Хазарские сны (Пряхин) - страница 82

Лицо ясное-ясное, как у месяца молодого — именно месяца, а не луны. Наверное, от ясных полдневных глаз.

Иконы — ежели бы они, эти самые женщины, были бы известной национальности.

Но бабка — нет, не известной. Невероятно русской. Русой. Моршанской. Лесной и лесостепной. Лесковской, Мельниково-Печерской. Антоновской (и от антоновки тоже)… Елена ясная…

Может, и писали б — да в ясном омуте, как известно, как раз и водятся.

И плодятся — это ж слова-синонимы. И вылупляются.

Прабабка родилась в тысяча восемьсот семьдесят четвертом — семьдесят пятом: как раз в пору появления первых быстроходных четвероногих губителей человечества и нравственности.

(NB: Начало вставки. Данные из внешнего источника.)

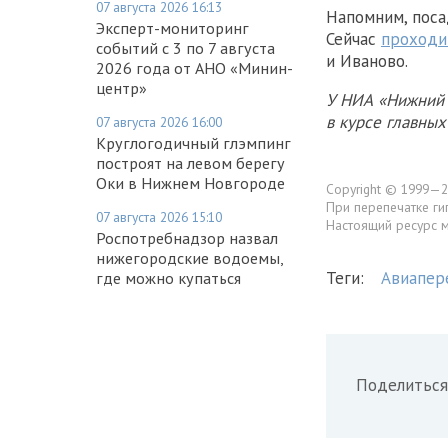
07 августа 2026 16:13
Напомним, пос
Эксперт-мониторинг
Сейчас
проходи
событий с 3 по 7 августа
и Иваново.
2026 года от АНО «Минин-
центр»
У НИА «Нижний 
в курсе главны
07 августа 2026 16:00
Круглогодичный глэмпинг
построят на левом берегу
Оки в Нижнем Новгороде
Copyright © 1999—2
При перепечатке ги
07 августа 2026 15:10
Настоящий ресурс 
Роспотребнадзор назвал
нижегородские водоемы,
Теги:
Авиапер
где можно купаться
Поделиться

Вообще-то прогресс в Николу всегда приходил либо во сне, либо в качестве сна. Я вот до сих пор не понял, видел ли я наяву картину, которую хочу сейчас «вспомнить», или она мне приснилась. Причем, чем старше становлюсь, тем призрачнее грань между сном и не-сном. Сложнее определиться. Это как горизонт в море или в степи. Лишь марево течет и дрожит там, где глазное яблоко неба соприкасается, вроде бы, с кожей земли или воды. Тень дрожащих девичьих ресниц. Наверное, чем глубже старость, тем пунктирнее, призрачнее и другая черта: между бытием и небытием. Тем более что, например, философ Мераб Мамардашвили вообще считает: с бытием человек соприкасается минутами, мгновеньями (боюсь, не лучшими), он не плавает в нем, не погружен в него — большую часть времени проводит вне бытия: в самом себе, умственном и, стало быть, призрачном. Мушка сбита, секстант со временем грешит. Действительно все сложнее определиться, где же ты, грешный: здесь или уже там? На этом или уже на том? Над водой или уже в пучине?

Вот вчера по телефону сообщили, что умерла тетка Мария. Материна двоюродная сестра. Жена того самого деревенского Карла Маркса, первого моего читателя, как и самого прилежного книгочея сельской библиотеки, Георгия Пантелеевича. Того самого, кто дал мне первое редакционное задание и первую же творческую командировку — в одиночество, в соседнюю, чистую горницу: «напиши про нас…»

Вот и ее снесли на бугор, опустили в крутую, спекшуюся нашу глину: в засуху могилы у нас не копают, не роют лопатой, а рубят, как штольни, топором. Когда хоронили мы дядьку моего Сергея Владимировича — тоже того самого — то, выполняя его же просьбу быть погребенным поближе к старшей сестре, то есть к моей матери, чуток переборщили: обнажили бок материнского гроба. Дерево было как живое, даже не почернело за тридцать лет. Так, наверное, и мамкины легкие, птичьи, святые косточки. Притулили мы дядькин гроб к этому живому боку, и он там, внутри своей домовины, наверное, отрадно и тихо, как после долгой-долгой дороги, вздохнул: прибыл, пристал к родному берегу. Если в обыкновенной земле, подсчитали ученые, процессы гниения замедляются в восемь раз, то в нашей, николо-александровской, стрепетовской, они, наверное, вообще останавливаются. Где же еще и лежать, как не в ней: дядька вон тоже за сотни верст сюда попросился, перебрался — не к родной жене, что лежит далеко-далеко отсюда, а к родной сестре.